Webseiten, die aus einer Javaapplikation kommen, sollten auch in Java geschrieben werden. Dagegen gibt es natürlich diverse Einwände:

  1. "Dann ist der Code voller println()". Wieder Unfug! Natürlich braucht es Klassen, mit denen man den HTML-DOM aufbaut und die ihn dann im Servlet hübsch formatiert rausschreiben. Das hat noch den Vorteil, dass das HTML keine Syntaxfehler mehr enthält. Das API muss ja nicht so furchtbar sein, wie die XML-APIs von Java.
  2. "Die Designer können aber mit Java nicht umgehen." Richtig. Und können die mit der Templatesprache umgehen? Die Designer sollen die HTML-Struktur vorgeben und sich ans CSS halten. Die paar DIVs dann im Code zu generieren ist programmiertechnischer Kleinkarm, den man nebenbei erledigt, während man sich um die wichtigen Dinge, nämlich die Inhalte, in einer adäquaten Programmiersprache kümmert.
  3. "Bei jeder Designänderung muss das Java neu compiliert werden." Na hoffentlich.

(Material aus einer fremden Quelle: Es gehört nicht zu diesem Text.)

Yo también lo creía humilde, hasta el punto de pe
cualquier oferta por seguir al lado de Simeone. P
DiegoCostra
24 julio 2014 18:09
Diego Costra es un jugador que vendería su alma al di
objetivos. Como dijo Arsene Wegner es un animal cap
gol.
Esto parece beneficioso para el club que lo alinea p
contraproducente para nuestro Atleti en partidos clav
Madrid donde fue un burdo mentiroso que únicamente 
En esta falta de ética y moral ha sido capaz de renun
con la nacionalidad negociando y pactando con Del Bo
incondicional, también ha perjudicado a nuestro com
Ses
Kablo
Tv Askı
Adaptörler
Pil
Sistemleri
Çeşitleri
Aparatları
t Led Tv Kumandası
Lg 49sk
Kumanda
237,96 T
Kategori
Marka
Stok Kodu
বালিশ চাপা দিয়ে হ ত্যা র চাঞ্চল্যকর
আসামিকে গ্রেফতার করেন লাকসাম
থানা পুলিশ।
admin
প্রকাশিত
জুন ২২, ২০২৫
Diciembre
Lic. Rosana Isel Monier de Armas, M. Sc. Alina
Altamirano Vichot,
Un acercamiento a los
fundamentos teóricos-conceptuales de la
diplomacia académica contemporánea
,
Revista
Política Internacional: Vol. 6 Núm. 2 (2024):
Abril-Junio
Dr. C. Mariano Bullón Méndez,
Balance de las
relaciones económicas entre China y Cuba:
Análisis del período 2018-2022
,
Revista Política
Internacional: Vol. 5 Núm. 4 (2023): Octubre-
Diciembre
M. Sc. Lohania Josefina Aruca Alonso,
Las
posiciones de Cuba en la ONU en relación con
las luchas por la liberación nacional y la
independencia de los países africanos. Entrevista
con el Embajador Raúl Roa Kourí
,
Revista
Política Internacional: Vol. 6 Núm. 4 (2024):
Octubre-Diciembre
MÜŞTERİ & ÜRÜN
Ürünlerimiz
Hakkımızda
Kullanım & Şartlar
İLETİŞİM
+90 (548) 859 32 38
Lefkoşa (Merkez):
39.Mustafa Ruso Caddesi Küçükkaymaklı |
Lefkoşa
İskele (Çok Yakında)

Wir wollen doch nicht im Produktivsystem im JSP rumfummeln, oder? Und ob wir dann in der Entwicklung in einer JSP oder Template-Datei was ändern, oder im Javacode --- wo ist da der Unterschied?
  4. "Selbst mit einer HtmlBuilder Klasse kann man die Struktur des HTML nicht mehr erkennen." Ja und Nein. Das ist eine Frage der Übung, genau wie es Übung braucht in einem HTML/JSP-Tag/scriptlet/include Verhau oder einem mit Kontrollstrukturen verwursteten Template die Seitenstruktur zu erkennen. Der Vorteil der reinen Generierung in Java ist, dass man alle Vorteile von "clean code" auch auf die HTML-Generierung anwenden kann. Nach kurzer Zeit hat man das raus und hat Strukturänderungen am HTML schneller durchgezogen, als im Template oder JSP mit copy/paste lauter Durcheinander zu erzeugen.

Schlusswort

Klar, das hier ist eine Tirade in der ich übertreibe. Dass es niemand gibt, der HTML rein im Java erzeugt, hat vielleicht einen guten Grund, den ich noch nicht verstanden habe. Vielleicht hat sich aber auch schlicht noch niemand getraut, weil es ja keiner macht. Ich hab's gemacht in einem in der Tat kleinen Projekt. Es hat wunderbar funktioniert.